Künstler und Intellektuelle haben im Vorfeld der Wahlen im Iran immer wieder versucht, doch noch auf Reformen zu drängen. Die Spielräume, die ihnen dafür bleiben, sind allerdings sehr eng. Der Oscar für den iranischen Film "Nader und Simin" etwa war dem staatlichen Fernsehen nicht mehr als eine trockene Meldung wert.

Von Ulrich Pick | 02.03.2012
    Dass "Nader und Simin" am vergangenen Sonntag als erster iranischer Film einen Oscar gewinnen konnte, war für die Vertreter der Politik in Teheran kein Grund zur Freude. Denn dass die Hauptprotagonistin auf der Leinwand das Land verlassen will, gilt in staatstragenden Kreisen als unzulässige Kritik an den bestehenden Verhältnissen der Islamischen Republik.

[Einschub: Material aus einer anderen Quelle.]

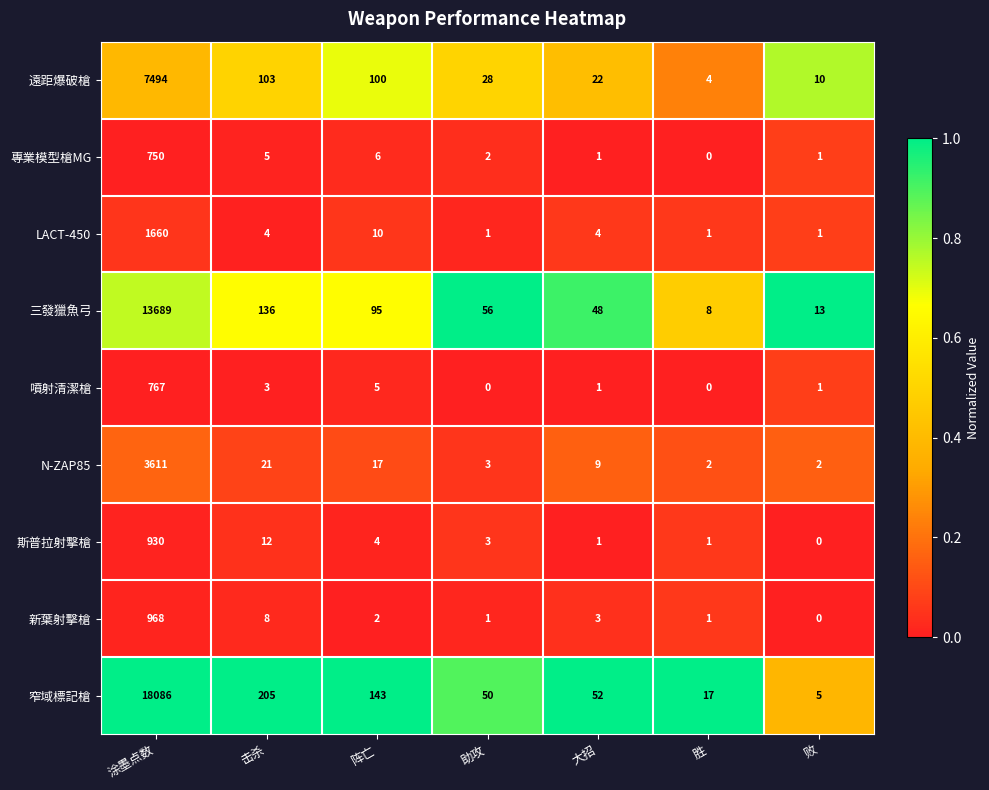

Which series changed the most between 涂墨点数 and 大招?

窄域標記槍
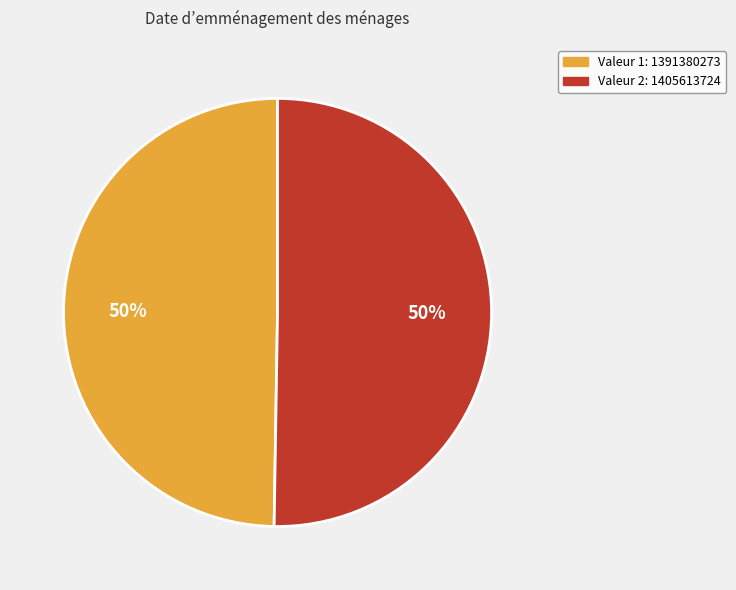

To the nearest percent, what is the average slice percentage?

50%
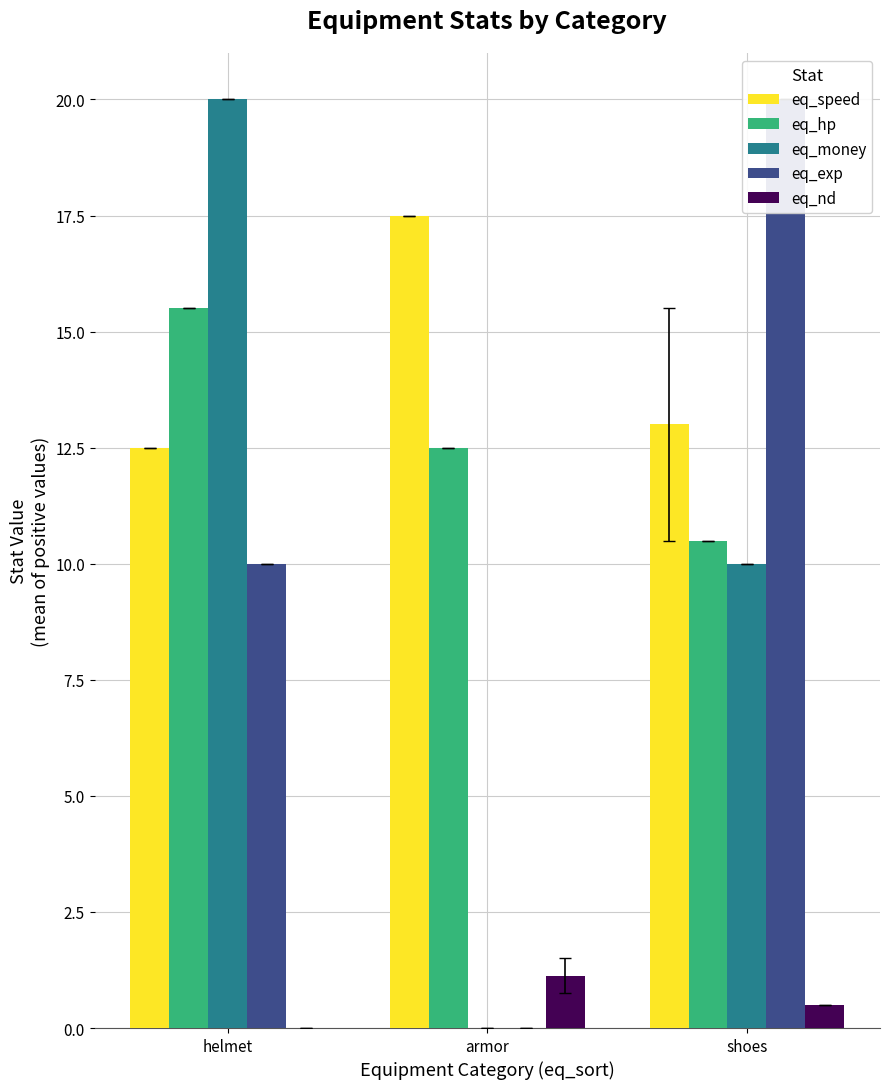

What is the sum of the eq_exp values at helmet and armor?

10.0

Kein Wunder, dass die Auszeichnung dem staatlichen Fernsehen nicht mehr als eine trockene Meldung wert war.

    Obgleich Asghar Farhadis Film neben dem Oscar auch den Golden Bären, den Golden Globe Award und andere Auszeichnungen bekommen hat, in den iranischen Kinos durfte er nicht gezeigt werden. Dies wirft ein bezeichnendes Licht auf die immer schwieriger werdende Lage der Kulturschaffenden. So wurden beispielsweise noch im vergangenen September sechs bekannte Filmemacher wegen angeblicher Spionage für die USA verhaftet - unter ihnen Katajun Shahabi, Mojtaba Mirtahmasb und Jafar Panahi, der zwar inzwischen entlassen wurde, jederzeit aber mit seiner erneuten Inhaftierung rechnen muss.

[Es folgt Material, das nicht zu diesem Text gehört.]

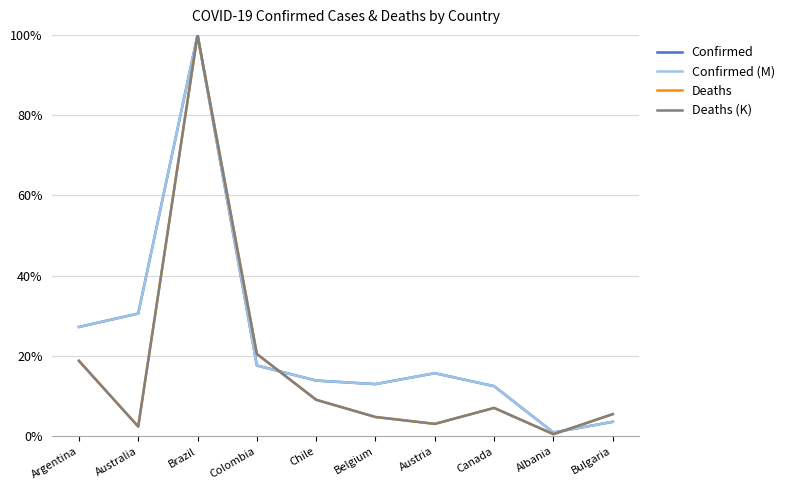

How many interior local peaks does the Confirmed series have?

2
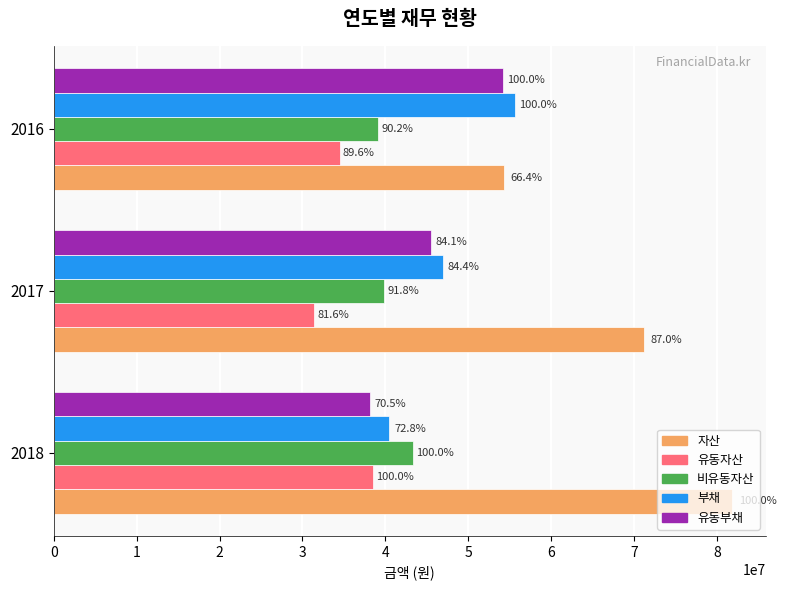

What are all the series names shown in the legend?

자산, 유동자산, 비유동자산, 부채, 유동부채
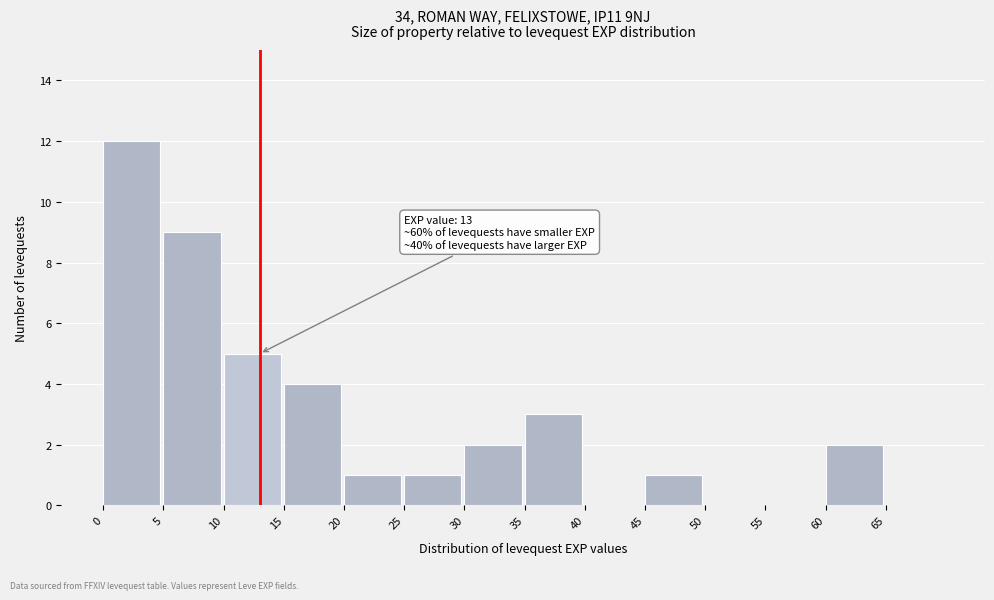

Over which range of the x-axis is the bar tallest?

0 to 5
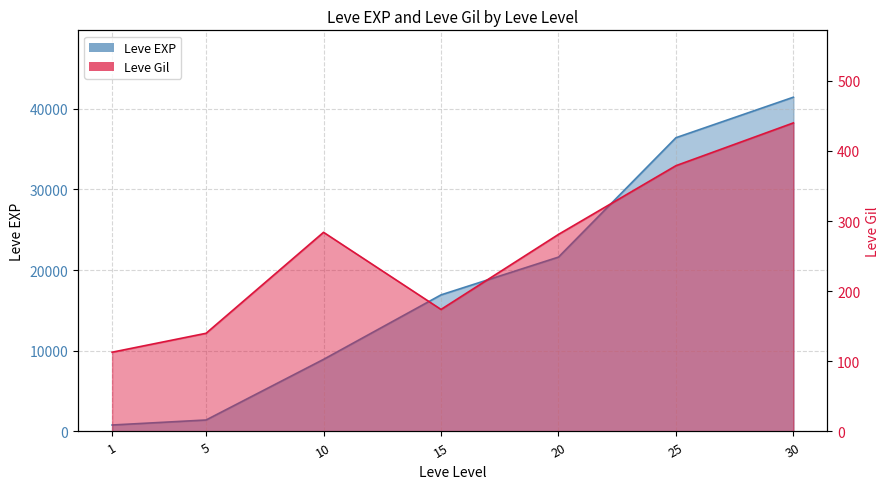

What is the minimum value for Leve EXP?

800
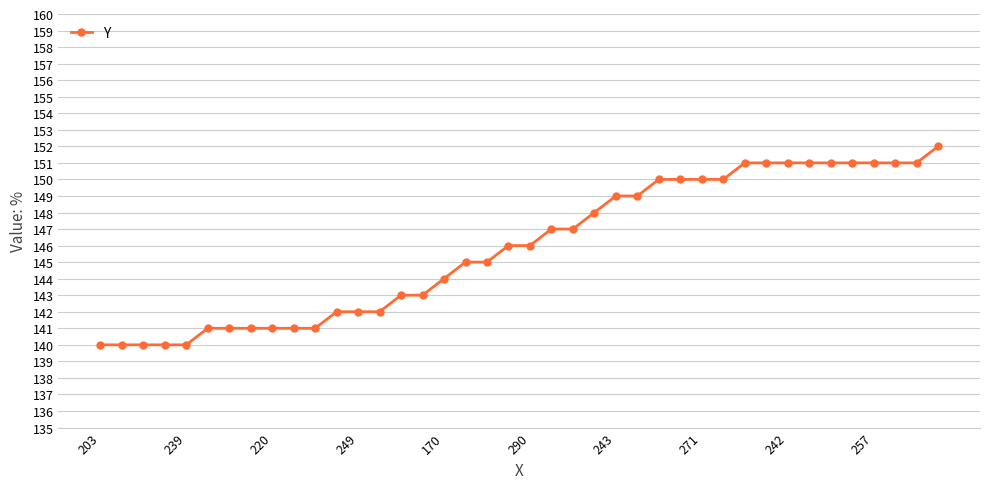

What is the minimum value shown in the chart?

140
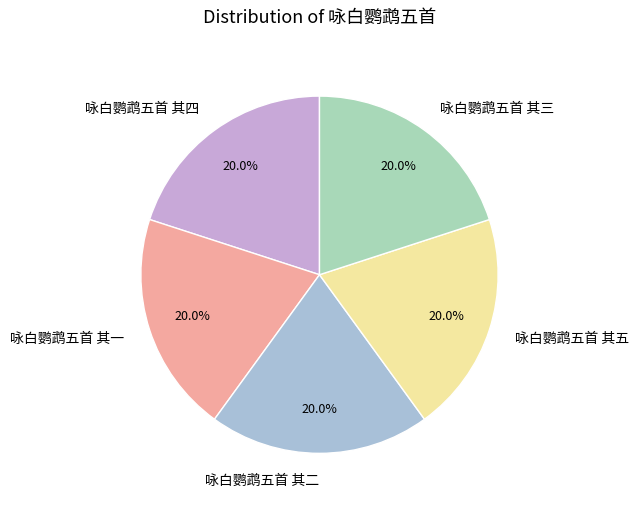

Is there a majority slice in this chart?

No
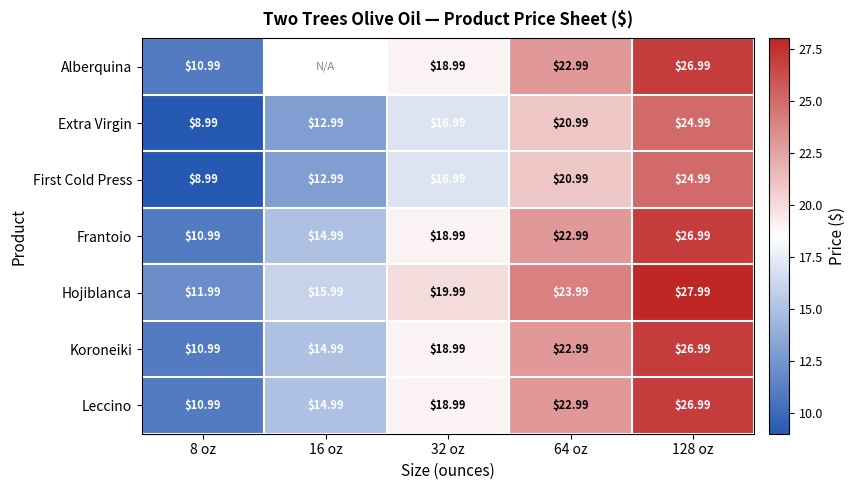

Is the value of Alberquina at 8 oz greater than the value of Extra Virgin at 8 oz?

Yes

    Zudem ließ die Regierung im Januar das Teheraner "Haus des Kinos" schließen, in dem sich eine Reihe von Berufsverbänden und Gilden aus der Filmbranche zur gegenseitigen Unterstützung zusammengeschlossen hatten. Das "Haus des Kinos" hatte sich für die Freilassung der oben genannten Filmemacher eingesetzt und Anstoß erregt, als es eine Delegation aus Hollywood nach Iran einladen wollte. Im Gespräch war auch Angela Jolie.

    Auch unter den wichtigen iranischen Schriftstellern ist die Stimmung nicht besser. So hat Amir Hassan Cheheltan seinen letzten Roman, "Teheran Revolutionsstraße", in Deutschland veröffentlicht. Der 55-Jährige war 2007 für den Staatlichen Buchpreis in Iran nominiert worden, verwahrte sich aber dagegen wegen der strengen Zensur.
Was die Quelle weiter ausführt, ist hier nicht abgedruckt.